------ INFORMATION PROVIDED

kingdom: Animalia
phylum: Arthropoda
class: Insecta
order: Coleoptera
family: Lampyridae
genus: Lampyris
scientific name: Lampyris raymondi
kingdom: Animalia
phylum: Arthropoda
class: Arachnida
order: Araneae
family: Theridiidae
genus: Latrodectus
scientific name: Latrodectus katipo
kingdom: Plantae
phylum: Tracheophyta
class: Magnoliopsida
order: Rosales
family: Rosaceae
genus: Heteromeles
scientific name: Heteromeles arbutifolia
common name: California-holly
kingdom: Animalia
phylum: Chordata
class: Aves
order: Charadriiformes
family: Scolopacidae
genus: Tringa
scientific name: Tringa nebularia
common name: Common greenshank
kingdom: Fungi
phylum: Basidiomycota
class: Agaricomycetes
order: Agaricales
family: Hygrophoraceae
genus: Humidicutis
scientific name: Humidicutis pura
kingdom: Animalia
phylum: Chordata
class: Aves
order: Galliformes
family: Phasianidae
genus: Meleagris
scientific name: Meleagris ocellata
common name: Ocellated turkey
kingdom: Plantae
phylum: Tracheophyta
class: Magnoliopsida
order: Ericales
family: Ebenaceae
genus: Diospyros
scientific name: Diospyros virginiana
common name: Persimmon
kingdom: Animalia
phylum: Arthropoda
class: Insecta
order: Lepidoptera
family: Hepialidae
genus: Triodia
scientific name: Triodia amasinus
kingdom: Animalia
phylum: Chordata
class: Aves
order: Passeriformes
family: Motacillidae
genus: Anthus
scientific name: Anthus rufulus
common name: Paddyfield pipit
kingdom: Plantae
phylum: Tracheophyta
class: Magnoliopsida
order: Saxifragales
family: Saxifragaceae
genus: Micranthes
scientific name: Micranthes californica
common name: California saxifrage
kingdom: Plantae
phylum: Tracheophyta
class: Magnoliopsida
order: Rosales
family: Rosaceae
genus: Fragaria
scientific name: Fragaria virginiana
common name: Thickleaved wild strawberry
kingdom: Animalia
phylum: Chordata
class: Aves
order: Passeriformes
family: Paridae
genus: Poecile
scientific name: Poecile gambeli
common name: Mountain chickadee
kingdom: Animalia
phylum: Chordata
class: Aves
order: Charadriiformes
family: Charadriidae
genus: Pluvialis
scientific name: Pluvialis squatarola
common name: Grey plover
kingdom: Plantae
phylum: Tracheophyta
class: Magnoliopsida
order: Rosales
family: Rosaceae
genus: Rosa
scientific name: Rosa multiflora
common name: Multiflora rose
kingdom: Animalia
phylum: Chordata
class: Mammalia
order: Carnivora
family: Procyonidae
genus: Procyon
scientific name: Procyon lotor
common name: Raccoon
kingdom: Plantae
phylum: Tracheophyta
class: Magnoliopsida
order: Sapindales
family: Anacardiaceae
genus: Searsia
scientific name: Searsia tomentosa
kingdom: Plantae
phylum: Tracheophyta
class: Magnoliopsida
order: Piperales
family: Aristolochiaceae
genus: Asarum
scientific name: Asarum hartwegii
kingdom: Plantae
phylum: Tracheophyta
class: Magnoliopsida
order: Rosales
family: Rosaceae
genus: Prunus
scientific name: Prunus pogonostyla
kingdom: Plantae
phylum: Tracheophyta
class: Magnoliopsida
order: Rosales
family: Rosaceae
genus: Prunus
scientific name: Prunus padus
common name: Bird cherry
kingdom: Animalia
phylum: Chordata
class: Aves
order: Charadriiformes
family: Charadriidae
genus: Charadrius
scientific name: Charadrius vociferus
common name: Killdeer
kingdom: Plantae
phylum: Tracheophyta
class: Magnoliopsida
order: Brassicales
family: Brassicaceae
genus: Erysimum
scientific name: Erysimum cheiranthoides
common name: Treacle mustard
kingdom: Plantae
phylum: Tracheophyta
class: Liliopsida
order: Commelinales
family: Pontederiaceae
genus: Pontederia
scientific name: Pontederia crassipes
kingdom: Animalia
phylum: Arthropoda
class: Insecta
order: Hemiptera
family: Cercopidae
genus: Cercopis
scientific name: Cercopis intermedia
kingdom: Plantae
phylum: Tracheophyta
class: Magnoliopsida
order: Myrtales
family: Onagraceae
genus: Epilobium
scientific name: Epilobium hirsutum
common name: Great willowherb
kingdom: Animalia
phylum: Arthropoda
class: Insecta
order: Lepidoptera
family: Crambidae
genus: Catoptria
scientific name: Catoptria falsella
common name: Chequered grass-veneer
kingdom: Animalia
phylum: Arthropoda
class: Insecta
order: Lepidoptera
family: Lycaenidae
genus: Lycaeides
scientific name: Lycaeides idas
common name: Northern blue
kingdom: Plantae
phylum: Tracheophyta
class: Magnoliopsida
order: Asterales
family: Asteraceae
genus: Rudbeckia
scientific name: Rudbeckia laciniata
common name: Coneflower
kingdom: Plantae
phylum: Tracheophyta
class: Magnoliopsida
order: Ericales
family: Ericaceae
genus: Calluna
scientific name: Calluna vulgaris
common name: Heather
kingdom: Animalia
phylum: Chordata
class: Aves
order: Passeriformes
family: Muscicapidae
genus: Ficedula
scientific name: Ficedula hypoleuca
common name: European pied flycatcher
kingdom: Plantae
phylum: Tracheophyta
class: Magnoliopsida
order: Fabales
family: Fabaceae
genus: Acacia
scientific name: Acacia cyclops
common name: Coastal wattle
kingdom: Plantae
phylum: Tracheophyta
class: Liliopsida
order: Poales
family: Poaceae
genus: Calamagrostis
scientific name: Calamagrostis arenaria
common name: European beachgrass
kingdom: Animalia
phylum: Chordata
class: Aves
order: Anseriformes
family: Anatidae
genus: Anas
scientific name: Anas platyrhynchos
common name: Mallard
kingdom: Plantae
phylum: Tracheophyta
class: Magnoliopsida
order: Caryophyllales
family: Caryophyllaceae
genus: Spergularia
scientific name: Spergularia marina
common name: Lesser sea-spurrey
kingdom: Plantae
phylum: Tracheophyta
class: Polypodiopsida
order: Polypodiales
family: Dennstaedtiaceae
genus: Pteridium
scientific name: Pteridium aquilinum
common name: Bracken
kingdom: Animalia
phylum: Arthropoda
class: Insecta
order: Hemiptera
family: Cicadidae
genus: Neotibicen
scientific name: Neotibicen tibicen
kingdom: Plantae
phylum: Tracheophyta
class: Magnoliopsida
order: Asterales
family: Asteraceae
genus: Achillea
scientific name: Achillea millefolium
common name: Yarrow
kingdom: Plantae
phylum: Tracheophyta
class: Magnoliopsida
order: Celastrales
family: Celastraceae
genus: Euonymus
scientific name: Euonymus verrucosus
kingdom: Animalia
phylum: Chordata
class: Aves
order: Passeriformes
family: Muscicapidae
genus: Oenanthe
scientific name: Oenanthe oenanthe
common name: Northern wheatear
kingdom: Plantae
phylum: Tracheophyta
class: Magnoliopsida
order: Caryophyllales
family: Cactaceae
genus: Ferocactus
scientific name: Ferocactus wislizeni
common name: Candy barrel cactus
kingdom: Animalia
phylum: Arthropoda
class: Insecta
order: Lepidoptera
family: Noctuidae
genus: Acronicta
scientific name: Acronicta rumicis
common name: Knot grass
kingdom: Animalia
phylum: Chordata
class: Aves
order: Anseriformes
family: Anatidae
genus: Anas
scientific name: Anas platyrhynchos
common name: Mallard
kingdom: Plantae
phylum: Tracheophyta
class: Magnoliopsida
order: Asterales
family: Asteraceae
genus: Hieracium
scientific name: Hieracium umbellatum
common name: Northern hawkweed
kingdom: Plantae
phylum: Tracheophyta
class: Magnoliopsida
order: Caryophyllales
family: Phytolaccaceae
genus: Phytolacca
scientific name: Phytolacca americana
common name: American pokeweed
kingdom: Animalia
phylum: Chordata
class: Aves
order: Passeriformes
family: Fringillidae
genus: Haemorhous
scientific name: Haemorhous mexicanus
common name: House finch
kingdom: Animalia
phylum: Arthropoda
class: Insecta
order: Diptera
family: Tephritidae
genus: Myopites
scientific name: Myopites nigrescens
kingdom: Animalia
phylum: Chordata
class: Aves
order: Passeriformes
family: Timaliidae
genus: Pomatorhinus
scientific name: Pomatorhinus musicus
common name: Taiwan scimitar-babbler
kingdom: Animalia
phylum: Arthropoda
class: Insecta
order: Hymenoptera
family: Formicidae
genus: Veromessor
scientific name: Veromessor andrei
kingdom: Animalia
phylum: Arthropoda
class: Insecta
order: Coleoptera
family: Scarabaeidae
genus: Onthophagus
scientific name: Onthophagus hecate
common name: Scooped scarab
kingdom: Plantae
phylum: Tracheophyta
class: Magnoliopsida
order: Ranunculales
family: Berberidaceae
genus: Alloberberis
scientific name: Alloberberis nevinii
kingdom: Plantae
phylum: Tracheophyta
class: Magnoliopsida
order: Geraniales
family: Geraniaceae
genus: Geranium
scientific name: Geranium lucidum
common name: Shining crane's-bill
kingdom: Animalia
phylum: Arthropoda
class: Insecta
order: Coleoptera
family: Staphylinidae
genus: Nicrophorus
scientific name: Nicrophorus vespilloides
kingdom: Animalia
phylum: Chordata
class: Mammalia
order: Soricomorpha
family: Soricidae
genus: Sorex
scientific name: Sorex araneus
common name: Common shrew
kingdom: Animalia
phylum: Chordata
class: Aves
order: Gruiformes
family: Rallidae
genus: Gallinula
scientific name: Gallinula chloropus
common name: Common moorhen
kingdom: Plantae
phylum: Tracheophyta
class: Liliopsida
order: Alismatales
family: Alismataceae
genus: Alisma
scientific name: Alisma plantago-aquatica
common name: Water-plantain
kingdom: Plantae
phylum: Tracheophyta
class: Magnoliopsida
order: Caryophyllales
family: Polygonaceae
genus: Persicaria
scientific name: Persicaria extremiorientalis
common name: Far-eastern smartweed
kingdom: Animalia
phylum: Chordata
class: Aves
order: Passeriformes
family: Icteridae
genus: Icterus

------------

Can you quote the material above word for word, starting at the line containing "scientific name: Heteromeles arbutifolia" and continuing through the line containing "family: Paridae", with both of those lines included?

scientific name: Heteromeles arbutifolia
common name: California-holly
kingdom: Animalia
phylum: Chordata
class: Aves
order: Charadriiformes
family: Scolopacidae
genus: Tringa
scientific name: Tringa nebularia
common name: Common greenshank
kingdom: Fungi
phylum: Basidiomycota
class: Agaricomycetes
order: Agaricales
family: Hygrophoraceae
genus: Humidicutis
scientific name: Humidicutis pura
kingdom: Animalia
phylum: Chordata
class: Aves
order: Galliformes
family: Phasianidae
genus: Meleagris
scientific name: Meleagris ocellata
common name: Ocellated turkey
kingdom: Plantae
phylum: Tracheophyta
class: Magnoliopsida
order: Ericales
family: Ebenaceae
genus: Diospyros
scientific name: Diospyros virginiana
common name: Persimmon
kingdom: Animalia
phylum: Arthropoda
class: Insecta
order: Lepidoptera
family: Hepialidae
genus: Triodia
scientific name: Triodia amasinus
kingdom: Animalia
phylum: Chordata
class: Aves
order: Passeriformes
family: Motacillidae
genus: Anthus
scientific name: Anthus rufulus
common name: Paddyfield pipit
kingdom: Plantae
phylum: Tracheophyta
class: Magnoliopsida
order: Saxifragales
family: Saxifragaceae
genus: Micranthes
scientific name: Micranthes californica
common name: California saxifrage
kingdom: Plantae
phylum: Tracheophyta
class: Magnoliopsida
order: Rosales
family: Rosaceae
genus: Fragaria
scientific name: Fragaria virginiana
common name: Thickleaved wild strawberry
kingdom: Animalia
phylum: Chordata
class: Aves
order: Passeriformes
family: Paridae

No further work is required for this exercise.